HOW TO COMPLETE THIS TASK: Reproduce the part of the DSB and SSB radio post that starts at "DSB and SSB Radio: Explaining" and ends at "with the concept.", word for word.

TEXT PASSAGE:
▼
DSB and SSB Radio: Explaining the Confusion

[Weightofananvil]

Hey,
I'm learning about DSB and SSB in my communications classes and I'm a little confused with the concept.

So, We know that in a AM signal there is the Modulating signal (Information) and the Carrier signal (Transmission signal.) We also knows LSB and USB are created when the signals are combined

in DSB signals it is said that the carrier is suppressed and only 1 side band remains (SSB) It also says that at the "min" peak in the cycles there is a phase shift.

This confuses me a little bit because in my textbook they are only speaking of the transmission section of the am signals. Why would you want to eliminate the carrier if the signal hasn't been sent? It also says one of the main fall backs of SSB and DSB is that on the receiving end it is hard to remove the carrier signal. This all seems counter-intuitive of each other...

How I picture AM in my head is that the envelope of the carrier frequency is reshaped by the modulating signal. Due to my backround in audio I tend to think of the differences in sidebands, harmonics or anything of that nature in terms of the sound frequency spectrum and then just realize where it actually is on the spectrum. I understand that if the signal is single, you only need 1 side band which saves power but I don't understand what exactly is happening with the carrier.

Typically in textbooks they always show things with sin waves, but if USB and LSB are different frequencies then how is the modulated signal shown with just a single frequency? (aside from showing the signals before they are joined)
▲
SUPPLIED INFORMATION:
▼
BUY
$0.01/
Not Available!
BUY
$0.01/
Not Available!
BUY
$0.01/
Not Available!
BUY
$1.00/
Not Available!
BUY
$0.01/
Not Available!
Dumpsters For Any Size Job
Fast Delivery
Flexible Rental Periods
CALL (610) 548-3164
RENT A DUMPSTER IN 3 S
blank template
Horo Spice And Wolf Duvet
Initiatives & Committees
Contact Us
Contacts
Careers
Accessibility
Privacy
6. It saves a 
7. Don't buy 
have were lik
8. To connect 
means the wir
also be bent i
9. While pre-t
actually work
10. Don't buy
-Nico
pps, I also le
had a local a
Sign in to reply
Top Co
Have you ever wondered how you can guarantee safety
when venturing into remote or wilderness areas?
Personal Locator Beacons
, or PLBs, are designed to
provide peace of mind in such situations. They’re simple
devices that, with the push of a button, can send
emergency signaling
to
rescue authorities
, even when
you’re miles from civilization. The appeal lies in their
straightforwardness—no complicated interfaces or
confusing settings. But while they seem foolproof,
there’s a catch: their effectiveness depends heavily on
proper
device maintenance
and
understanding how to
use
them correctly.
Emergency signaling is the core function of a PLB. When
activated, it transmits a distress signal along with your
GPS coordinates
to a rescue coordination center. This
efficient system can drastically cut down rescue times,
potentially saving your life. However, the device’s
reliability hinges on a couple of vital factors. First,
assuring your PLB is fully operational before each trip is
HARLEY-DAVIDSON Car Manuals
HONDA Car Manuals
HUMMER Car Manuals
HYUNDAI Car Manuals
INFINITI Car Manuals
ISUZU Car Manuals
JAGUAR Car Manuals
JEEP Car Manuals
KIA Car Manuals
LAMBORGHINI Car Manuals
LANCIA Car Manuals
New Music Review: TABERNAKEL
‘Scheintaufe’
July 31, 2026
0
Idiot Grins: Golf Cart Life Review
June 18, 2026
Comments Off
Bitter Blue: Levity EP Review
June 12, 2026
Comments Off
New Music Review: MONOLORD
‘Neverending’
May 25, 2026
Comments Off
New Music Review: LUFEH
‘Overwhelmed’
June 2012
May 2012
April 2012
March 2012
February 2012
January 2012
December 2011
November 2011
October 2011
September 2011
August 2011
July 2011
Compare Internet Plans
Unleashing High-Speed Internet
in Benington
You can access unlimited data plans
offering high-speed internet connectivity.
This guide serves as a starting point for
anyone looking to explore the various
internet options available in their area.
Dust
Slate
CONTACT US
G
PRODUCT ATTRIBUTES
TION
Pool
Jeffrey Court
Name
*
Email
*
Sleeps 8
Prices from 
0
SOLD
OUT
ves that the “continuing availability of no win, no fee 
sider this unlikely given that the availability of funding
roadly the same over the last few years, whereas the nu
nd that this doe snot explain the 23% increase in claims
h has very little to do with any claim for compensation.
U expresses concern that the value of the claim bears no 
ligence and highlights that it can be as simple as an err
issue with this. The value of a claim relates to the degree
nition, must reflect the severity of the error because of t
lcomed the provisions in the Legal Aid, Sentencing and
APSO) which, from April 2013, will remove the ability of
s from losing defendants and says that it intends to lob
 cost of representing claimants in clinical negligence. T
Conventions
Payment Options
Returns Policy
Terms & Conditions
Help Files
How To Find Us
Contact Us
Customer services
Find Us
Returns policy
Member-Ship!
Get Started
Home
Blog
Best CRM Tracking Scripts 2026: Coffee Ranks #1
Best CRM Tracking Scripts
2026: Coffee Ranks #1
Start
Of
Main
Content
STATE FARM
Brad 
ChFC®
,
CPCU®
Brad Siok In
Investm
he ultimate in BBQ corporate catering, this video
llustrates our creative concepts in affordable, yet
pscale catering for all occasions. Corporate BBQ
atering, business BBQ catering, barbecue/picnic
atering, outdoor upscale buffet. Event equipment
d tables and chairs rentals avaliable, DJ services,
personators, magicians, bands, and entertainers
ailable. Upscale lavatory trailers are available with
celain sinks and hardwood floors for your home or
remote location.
▲
REPLY TO THE TASK:
DSB and SSB Radio: Explaining the Confusion

[Weightofananvil]

Hey,
I'm learning about DSB and SSB in my communications classes and I'm a little confused with the concept.